Texto facilitado:

————

Era tan poco mitómano que no conservaba siquiera los originales de sus libros, escritos siempre a mano. Ángeles, su mujer, me comentó que a veces se utilizaban las hojas para envolver los bocadillos de los niños, y me regaló el original del que yo había publicado en Lumen, La caza de la perdiz roja. Si no compartía la egolatría de tantos autores, todavía era más excepcional su relación con el dinero. En los años sesenta, los autores, excepto Cela, apenas hablaban de dinero. No estoy segura de que fuera positivo, pero todos hablábamos poco de dinero. Y con Delibes, aunque tenía que mantener a lo que a mí me parecía un montón de hijos, y aunque no podía dedicarse todavía sólo a su obra, porque tenía que dirigir El Norte de Castilla, no recuerdo haber mencionado casi el tema. Pero lo excepcional no es esto, sino que, hasta los ultimísimos años, en lugar de recurrir a un agente literario, que hubiera multiplicado por mucho sus anticipos y sus royalties, siguió editando en Destino, por fidelidad a Vergés, uno de sus amigos, sin ni molestarse en echar cuentas. Una tarde, en un acto editorial, me apartó de los demás, para comentar escandalizado y divertido: "¿Sabes que aquí hay un loco que me ha ofrecido tal cantidad por mi próximo libro?". Le parecía la fantasía de un chiflado, y lo curioso del caso es que la oferta, completamente en serio, la hacía el grupo editorial al que yo pertenecía. No me creyó cuando se lo dije.

————

Datos recopilados:
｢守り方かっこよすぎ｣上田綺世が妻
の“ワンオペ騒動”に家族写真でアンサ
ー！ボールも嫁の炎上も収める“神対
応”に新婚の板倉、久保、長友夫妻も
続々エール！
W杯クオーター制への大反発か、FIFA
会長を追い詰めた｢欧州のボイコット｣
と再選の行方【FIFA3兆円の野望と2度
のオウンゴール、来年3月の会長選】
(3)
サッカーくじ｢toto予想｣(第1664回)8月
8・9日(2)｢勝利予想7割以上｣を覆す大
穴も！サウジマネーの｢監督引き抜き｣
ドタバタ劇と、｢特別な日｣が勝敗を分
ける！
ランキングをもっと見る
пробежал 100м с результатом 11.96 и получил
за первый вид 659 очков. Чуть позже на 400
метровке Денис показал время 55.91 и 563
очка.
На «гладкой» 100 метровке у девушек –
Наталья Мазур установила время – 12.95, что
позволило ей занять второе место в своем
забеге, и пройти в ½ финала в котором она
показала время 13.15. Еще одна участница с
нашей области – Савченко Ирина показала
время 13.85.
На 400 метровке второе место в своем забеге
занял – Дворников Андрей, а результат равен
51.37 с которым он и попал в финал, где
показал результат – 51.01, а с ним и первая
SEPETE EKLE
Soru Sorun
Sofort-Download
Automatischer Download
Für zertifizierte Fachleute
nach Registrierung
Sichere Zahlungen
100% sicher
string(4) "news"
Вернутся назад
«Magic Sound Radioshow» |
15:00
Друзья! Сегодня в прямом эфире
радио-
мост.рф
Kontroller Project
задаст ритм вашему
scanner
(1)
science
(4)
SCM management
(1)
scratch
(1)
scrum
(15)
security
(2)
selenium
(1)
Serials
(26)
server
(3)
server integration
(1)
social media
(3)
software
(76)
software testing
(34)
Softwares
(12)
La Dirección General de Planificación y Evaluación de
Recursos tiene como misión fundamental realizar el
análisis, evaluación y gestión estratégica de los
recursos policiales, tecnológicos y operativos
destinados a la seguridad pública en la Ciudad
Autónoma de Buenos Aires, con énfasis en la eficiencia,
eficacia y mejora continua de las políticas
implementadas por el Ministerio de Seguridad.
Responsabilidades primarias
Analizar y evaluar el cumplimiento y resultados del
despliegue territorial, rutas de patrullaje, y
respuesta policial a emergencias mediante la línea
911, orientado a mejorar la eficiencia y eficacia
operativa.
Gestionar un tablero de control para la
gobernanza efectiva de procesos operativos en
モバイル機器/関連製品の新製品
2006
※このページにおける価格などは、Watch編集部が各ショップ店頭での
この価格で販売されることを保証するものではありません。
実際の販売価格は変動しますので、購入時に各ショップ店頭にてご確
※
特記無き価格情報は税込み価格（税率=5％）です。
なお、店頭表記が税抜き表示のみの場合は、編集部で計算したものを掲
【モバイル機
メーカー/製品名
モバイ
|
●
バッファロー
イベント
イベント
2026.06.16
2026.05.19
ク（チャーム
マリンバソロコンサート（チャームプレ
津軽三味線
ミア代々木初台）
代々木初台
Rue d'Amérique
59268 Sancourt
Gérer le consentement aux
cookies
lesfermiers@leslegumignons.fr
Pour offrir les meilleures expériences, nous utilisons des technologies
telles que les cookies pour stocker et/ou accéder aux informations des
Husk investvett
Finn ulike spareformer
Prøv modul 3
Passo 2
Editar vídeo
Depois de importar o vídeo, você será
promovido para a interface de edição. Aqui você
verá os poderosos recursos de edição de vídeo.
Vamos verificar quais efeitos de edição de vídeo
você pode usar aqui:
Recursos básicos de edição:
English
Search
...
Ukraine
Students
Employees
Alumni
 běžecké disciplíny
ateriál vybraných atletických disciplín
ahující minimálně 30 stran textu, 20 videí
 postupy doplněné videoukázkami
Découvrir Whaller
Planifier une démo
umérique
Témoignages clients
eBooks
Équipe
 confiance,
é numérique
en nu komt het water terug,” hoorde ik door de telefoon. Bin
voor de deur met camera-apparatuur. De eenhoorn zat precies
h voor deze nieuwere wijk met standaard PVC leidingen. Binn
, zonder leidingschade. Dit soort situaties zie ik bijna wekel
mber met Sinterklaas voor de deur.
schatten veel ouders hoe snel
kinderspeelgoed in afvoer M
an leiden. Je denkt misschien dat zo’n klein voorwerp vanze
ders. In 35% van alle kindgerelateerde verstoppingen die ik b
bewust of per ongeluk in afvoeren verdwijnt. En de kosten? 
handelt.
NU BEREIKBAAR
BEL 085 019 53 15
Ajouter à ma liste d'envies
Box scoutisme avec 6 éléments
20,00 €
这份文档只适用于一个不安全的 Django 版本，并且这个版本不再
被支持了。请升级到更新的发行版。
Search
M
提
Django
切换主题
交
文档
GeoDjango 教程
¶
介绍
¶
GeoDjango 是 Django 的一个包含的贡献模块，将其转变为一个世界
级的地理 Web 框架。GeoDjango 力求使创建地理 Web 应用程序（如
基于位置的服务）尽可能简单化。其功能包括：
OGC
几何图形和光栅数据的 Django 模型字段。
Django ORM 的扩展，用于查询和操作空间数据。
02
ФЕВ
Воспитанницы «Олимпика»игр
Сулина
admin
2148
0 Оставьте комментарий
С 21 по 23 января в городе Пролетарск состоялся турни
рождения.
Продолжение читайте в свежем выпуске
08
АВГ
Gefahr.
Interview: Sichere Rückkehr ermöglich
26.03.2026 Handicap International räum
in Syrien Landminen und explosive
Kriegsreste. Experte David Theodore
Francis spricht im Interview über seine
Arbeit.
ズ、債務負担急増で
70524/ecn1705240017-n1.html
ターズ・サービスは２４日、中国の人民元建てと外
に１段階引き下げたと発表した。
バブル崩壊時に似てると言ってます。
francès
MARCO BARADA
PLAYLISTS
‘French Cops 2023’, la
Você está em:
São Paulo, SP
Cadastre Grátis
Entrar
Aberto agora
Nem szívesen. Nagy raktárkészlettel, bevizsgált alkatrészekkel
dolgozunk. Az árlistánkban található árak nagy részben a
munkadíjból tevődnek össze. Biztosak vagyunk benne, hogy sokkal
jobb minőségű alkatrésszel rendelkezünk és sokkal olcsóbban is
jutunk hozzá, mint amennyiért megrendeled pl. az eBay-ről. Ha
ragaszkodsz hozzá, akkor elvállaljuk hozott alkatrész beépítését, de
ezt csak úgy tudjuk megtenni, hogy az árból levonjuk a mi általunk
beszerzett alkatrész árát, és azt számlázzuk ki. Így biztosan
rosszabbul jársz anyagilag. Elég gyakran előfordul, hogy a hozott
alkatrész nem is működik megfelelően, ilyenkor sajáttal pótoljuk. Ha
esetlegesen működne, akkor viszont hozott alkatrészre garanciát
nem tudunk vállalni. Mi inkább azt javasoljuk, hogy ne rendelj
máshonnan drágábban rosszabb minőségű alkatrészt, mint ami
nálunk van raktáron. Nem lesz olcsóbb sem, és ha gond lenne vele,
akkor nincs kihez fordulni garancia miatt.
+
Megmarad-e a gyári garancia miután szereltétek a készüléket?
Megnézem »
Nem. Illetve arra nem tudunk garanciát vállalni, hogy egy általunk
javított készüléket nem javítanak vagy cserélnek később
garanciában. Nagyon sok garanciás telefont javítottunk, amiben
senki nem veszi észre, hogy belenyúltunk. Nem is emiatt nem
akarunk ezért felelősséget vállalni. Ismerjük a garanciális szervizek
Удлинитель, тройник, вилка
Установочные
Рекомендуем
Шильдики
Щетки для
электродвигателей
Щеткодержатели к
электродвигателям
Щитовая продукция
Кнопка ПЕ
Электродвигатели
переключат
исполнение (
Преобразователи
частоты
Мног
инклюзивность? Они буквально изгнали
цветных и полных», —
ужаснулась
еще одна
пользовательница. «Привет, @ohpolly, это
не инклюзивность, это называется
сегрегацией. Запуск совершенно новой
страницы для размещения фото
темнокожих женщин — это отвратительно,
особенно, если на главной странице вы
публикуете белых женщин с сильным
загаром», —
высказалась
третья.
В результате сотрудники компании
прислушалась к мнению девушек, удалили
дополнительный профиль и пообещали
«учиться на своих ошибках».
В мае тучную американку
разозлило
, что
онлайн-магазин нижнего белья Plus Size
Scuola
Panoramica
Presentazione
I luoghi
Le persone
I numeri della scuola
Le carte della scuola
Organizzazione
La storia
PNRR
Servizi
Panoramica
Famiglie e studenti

————

Instrucciones:
1: Resume en dos oraciones el texto sobre Delibes.
2: Sigue escribiendo el texto sobre Delibes desde donde termina.
Estos datos vienen de otra fuente.

Respuestas dadas:
1: Delibes era tan poco mitómano que ni siquiera guardaba los originales de sus libros, que escribía a mano, y su relación con el dinero era todavía más excepcional. En vez de buscar un agente literario que habría multiplicado sus anticipos, siguió publicando en Destino por fidelidad a su amigo Vergés, y tomó por la fantasía de un chiflado una oferta muy alta que iba completamente en serio.

2:
Fiel sin reservas a los suyos, podías confiar en él a ciegas. Creo que nos trataba con un cariño y un respeto parecido al que sentía por sus hijos. No me falló nunca. Siempre me recibió con cariño, siempre dispuso de todo el tiempo para charlar de todo o de nada. En los momentos difíciles en que mi hija Milena luchaba por sacar adelante una editorial y en que un título suyo significaba mucho para nosotras, nos dio los derechos de unos relatos que no tenía previsto editar. Fue un generoso y desinteresado gesto de amor.

Gracias por haber existido, Miguel, por la obra literaria que nos dejas, por haber conseguido que lamentemos tu muerte como una pérdida para los que te hemos querido, pero también como el punto final, la culminación, de una historia tan rica, tan completa, como la mejor de tus novelas.